In the third step, the ecological aspect is eventually examined: is this new material really more environmentally friendly for the products identified, once all the steps from product creation to recycling have been factored in? Which factors particularly need to be considered during production stage to manufacture the material in as environmentally friendly a way as possible?

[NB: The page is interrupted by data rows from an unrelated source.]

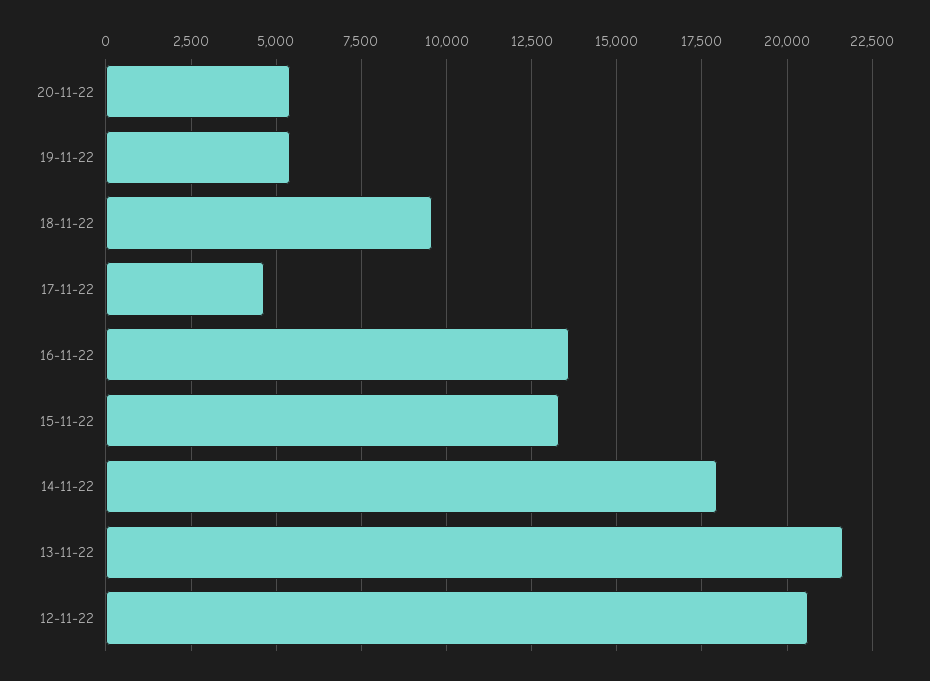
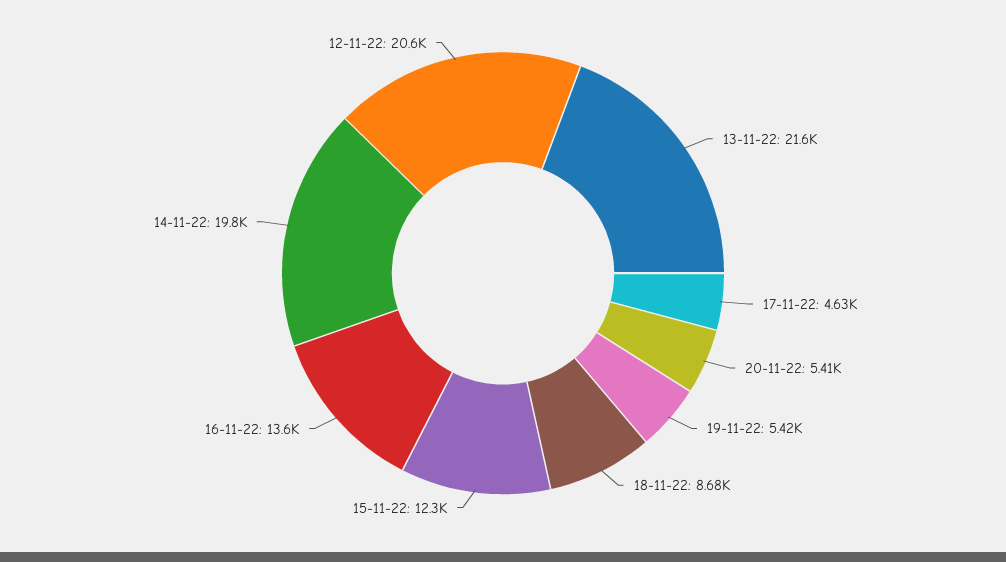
  {
    "20-11-22": 5410,
    "19-11-22": 5420,
-   "18-11-22": 9500,
+   "18-11-22": 8680,
    "17-11-22": 4630,
    "16-11-22": 13600,
-   "15-11-22": 13250,
+   "15-11-22": 12300,
-   "14-11-22": 18000,
+   "14-11-22": 19800,
    "13-11-22": 21600,
    "12-11-22": 20600
  }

In the case of the carrot waste nanofibres, for instance, it turns out to be crucial whether five tonnes of fresh carrots or only 209kg of carrot waste (fibre waste from the juicing process) are used as the base material for their production. The issue of whether the solvent is ultimately recycled or burned affects the production costs. And the energy balance depends on how the enzymes that loosen the fibres from the carrots are deactivated. In the lab, this takes place via heat; for production on an industrial level, the use of bleaching agents would be more cost-effective.
For fibre production from carrot waste, the MPAS analysis identified six possible areas worth taking a closer look at: protective equipment and devices for recreational sport; special vehicles; furniture; luxury consumer goods; and industrial manufacturing. Specific applications include motorcycle helmets and surfboards, side walls for motor homes, dining tables, high-end loudspeaker boxes and product protection mats for marble-working businesses.
Similarly detailed analyses can also be conducted for other renewable materials – before a lot of money is actually invested in production plants.